EXCERPT:
┌──

Class A Mutual Fund Front-End and FINRA Back-End

January 3, 2018

Today's featured FINRA regulatory settlement involves the dubious practice of short-term trading in Class A mutual fund shares. With a new year upon us, the Financial Industry Regulatory Authority reminds the investing public to do its homework concerning Class A, B, and C mutual fund shares. It's a lesson well worth learning. As with much of FINRA's regulatory agenda, it's heart seems in the right place but the regulator can't quite get out of its own way and sort of stumbles. All of which reminds us of a golfer who looks great addressing the ball but doesn't quite follow through and shanks what should have been an otherwise good swing. 

Case In Point

For the purpose of proposing a settlement of rule violations alleged by the Financial Industry Regulatory Authority ("FINRA"), without admitting or denying the findings, prior to a regulatory hearing, and without an adjudication of any issue, Brighton Securities Corp. submitted a Letter of Acceptance, Waiver and Consent ("AWC"), which FINRA accepted. In the Matter of Brighton Securities Corp., Respondent (AWC 2015046536701, December 28, 2017).

The AWC asserts that Brighton has been a FINRA member firm since 1968 and employs about 30 registered personnel. The AWC asserts that the firm "has no relevant disciplinary history."

└──

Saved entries
┌──

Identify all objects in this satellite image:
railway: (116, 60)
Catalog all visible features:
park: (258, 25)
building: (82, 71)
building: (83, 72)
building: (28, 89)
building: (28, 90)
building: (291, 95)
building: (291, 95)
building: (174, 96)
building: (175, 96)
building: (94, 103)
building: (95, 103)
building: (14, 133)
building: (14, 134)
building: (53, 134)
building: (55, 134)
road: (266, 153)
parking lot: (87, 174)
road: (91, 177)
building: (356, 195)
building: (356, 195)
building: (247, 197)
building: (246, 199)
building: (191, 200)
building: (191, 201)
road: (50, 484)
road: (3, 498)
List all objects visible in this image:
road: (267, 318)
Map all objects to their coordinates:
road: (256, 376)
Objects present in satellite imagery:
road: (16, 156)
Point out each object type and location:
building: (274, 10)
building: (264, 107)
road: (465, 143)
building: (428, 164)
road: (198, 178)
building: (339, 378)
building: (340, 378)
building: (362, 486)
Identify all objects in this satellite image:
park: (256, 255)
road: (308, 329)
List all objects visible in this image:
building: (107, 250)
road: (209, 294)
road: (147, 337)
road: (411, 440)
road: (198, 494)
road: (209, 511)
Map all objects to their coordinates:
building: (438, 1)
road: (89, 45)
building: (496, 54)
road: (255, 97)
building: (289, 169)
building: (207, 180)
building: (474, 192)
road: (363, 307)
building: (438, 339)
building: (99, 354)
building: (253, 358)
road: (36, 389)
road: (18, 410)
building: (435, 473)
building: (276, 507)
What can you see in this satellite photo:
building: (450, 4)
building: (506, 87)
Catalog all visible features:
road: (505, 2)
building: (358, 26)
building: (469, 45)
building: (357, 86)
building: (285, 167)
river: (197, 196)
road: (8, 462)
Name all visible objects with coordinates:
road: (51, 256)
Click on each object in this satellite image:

└──

EXERCISE REQUIREMENTS:
Rewrite the passage of the Brighton Securities article from the words "Case In Point" through "December 28, 2017).", putting "formal hearing" in place of "regulatory hearing".

ANSWER FOR THIS EXERCISE:
Case In Point

For the purpose of proposing a settlement of rule violations alleged by the Financial Industry Regulatory Authority ("FINRA"), without admitting or denying the findings, prior to a formal hearing, and without an adjudication of any issue, Brighton Securities Corp. submitted a Letter of Acceptance, Waiver and Consent ("AWC"), which FINRA accepted. In the Matter of Brighton Securities Corp., Respondent (AWC 2015046536701, December 28, 2017).